As I’ve shared in some of my past posts (they are titled “Homecoming” and “High School Drama…”), my best friend and I both like the same guy, whom I will call “J” for privacy and clarity reasons. There have been instances in the past where I’ve tried to let my feelings go for the sake of hers and for the sake of our friendship, but it’s easier said than done. Especially  because I’ll talk with him, thinking “It’s okay, we’re just friends, and he’s kind of maybe not dating my best friend so we should be friends” and then I realize how much I enjoy spending time with him. It’s a teenage-angst filled problem, I know, but I’m in high school so what do you expect.

Anyway, I was at a casual party last Saturday with my group of friends, (which includes J and my bestie, whom I will now call Em for clarity of the story) and we were all eating and laughing and having a good time. After about an hour I was bored and wanted to go home. J wasn’t there, he had work, and I see all my other friends at school everyday. This wasn’t super exciting for me. I’ve never liked parties or hanging out with people in a big group. I feel like people get lost in the crowd or left out too easily. And I’m not much of a socialite; things like this make me uncomfortable. So I was texting my mom, asking if she could come pick me up (I’m getting a little closer to getting my driver’s license, but I don’t have it yet) when J texted in the group message that he was almost there.

I texted my mom again, saying maybe I could stay for a little bit longer. I did honestly want to go home though. I wanted to work on my Nanowrimo, read a book, watch Firefly (why are there only 14 episodes?!). I love my friends, and I love hanging out with them, but I was just feeling a little tired of them at the moment. There was a girl there who was a grade younger than the rest of us and obviously had a crush on J. That bothered me. And it bothered me that it bothered me, because I don’t consider myself one of those boy-crazy girls and I don’t want the fact that I like J to effect my friendships.
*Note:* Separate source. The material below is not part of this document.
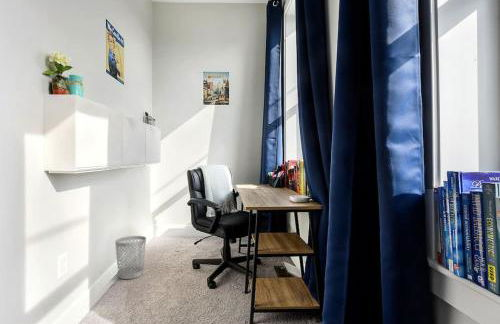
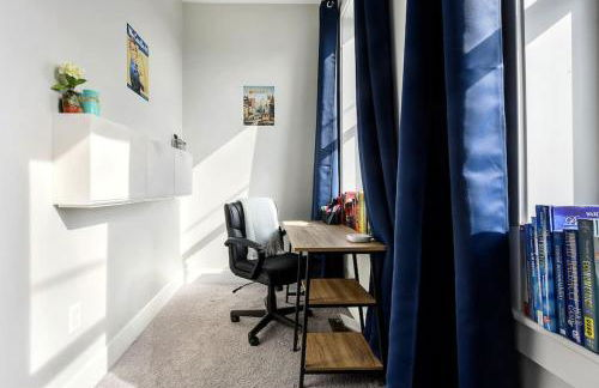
- wastebasket [114,235,147,280]
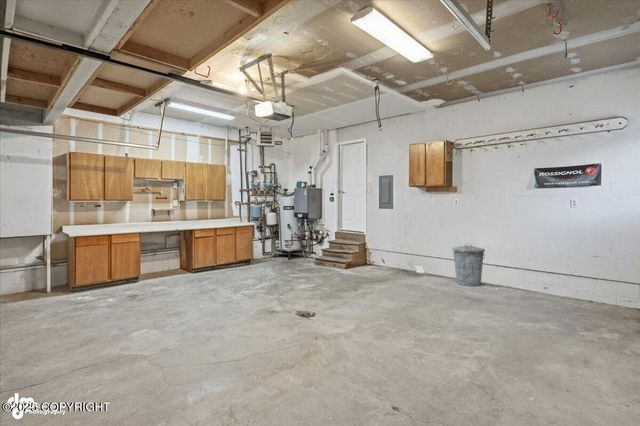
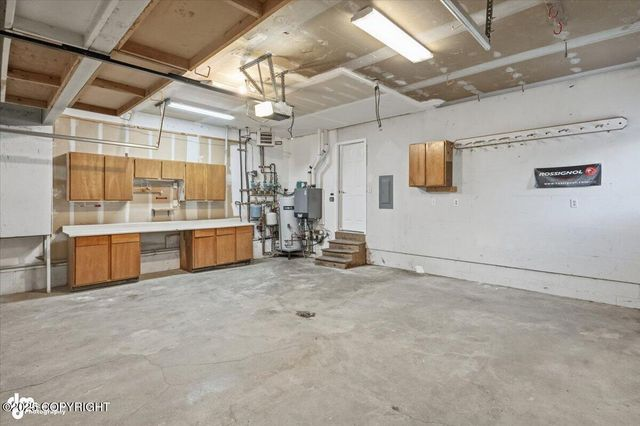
- trash can [451,243,486,287]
So I was sitting on the side of the room, kind of by myself, eating and wanting to leave, when J walked in. He has a lot of friends, and all of them greeted them enthusiastically. He said hi/awkwardly hugged each of them (most of his friends that aren’t girls are very strange and awkward people) and then looked up at me.

Maybe this is just wishful thinking or my teen hormone-crazed brain, but I swear his whole face lit up when he saw me. I waved and said hi. He greeted me just as enthusiastically as the rest of his friends.
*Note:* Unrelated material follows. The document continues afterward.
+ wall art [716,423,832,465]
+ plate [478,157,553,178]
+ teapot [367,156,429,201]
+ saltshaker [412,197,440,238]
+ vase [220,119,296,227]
When the room settled back down, he found a spot on the floor that wasn’t taken. It happened to be right next to me.

Now, I’m a girl, and I’ve been overthinking this part of the night for the past three or four days. He could have sat on the complete opposite side of the room, where his guy friends were. He could have sat by the couch, where Em and the other girls he was friends with were sitting. He could have sat in the middle of the room, next to his best friend. But he sat next to me. 

Now I’m not saying this means he likes me, but I’ve kind of been thinking this means he likes me.
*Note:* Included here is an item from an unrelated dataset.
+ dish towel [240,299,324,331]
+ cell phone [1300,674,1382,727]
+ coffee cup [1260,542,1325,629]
We ended up talking throughout the rest of the night. We have the same sense of humor, which is fantastic. I noticed that it makes me really happy whenever I can make him laugh. I honestly just enjoyed spending time with him.

He ended up driving me home at the end of the night, which was really funny because it was midnight and we were both slap-happy. 

I learned an interesting tidbit from one of my more nosey friends earlier today. Apparently she had been talking to Em about whether she and J were still together (because it definitely seemed like they weren’t) and she had said they dated a bit over the summer but broke it off after that because it was weird.

I don’t know what that means for me, but it seeems to open up a few new possibilities.